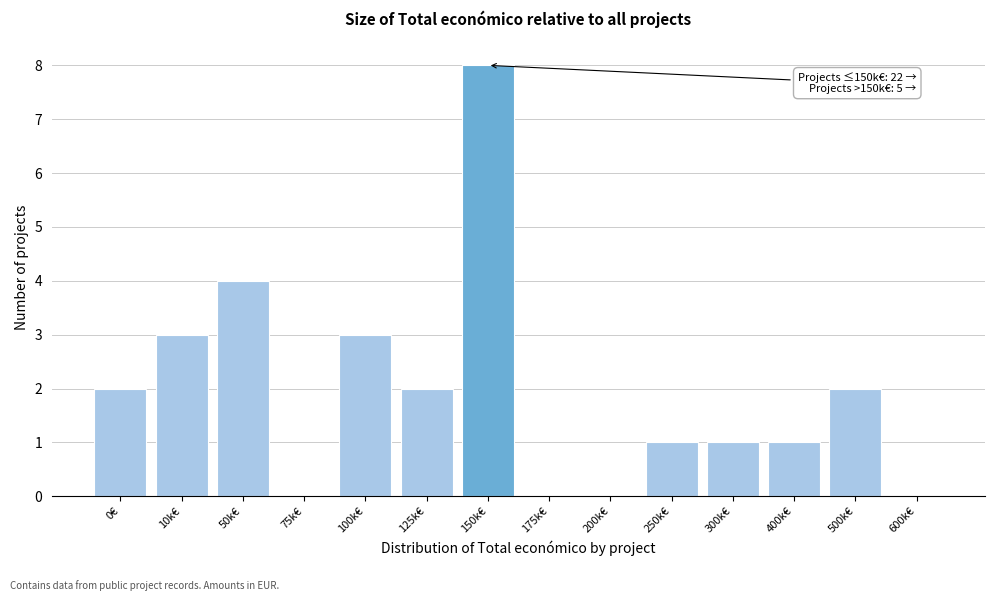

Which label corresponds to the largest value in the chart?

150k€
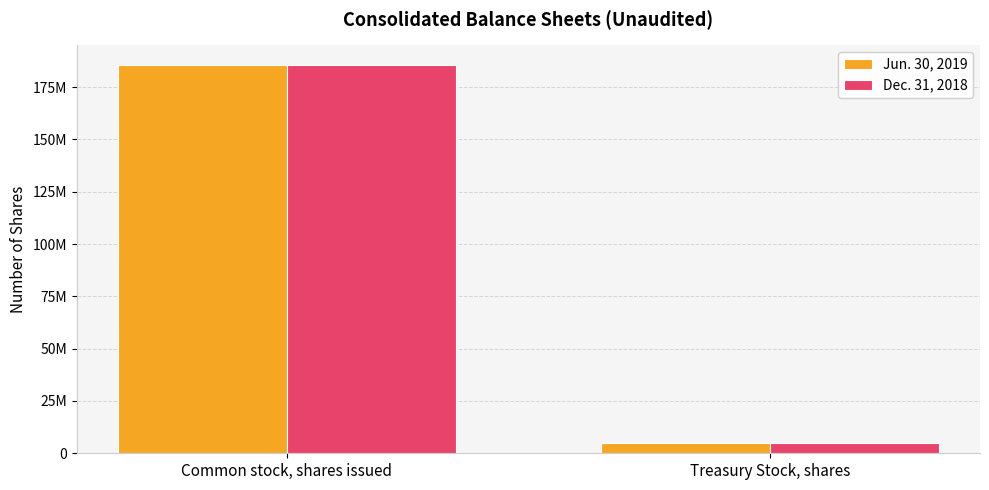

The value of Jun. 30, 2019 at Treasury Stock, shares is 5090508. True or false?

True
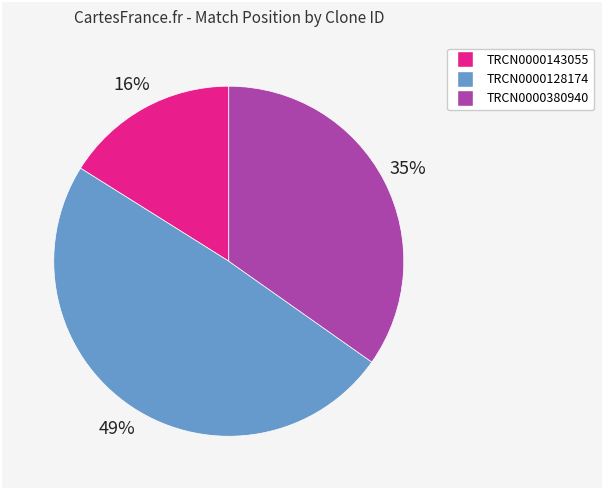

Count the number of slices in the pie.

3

──────────────────────────────

Problem to work on =>
Pick out each line in the items above that contains the word "value", treating uppercase and lowercase as different, and copy those lines in full.

Task response =>
Which label corresponds to the largest value in the chart?
The value of Jun. 30, 2019 at Treasury Stock, shares is 5090508. True or false?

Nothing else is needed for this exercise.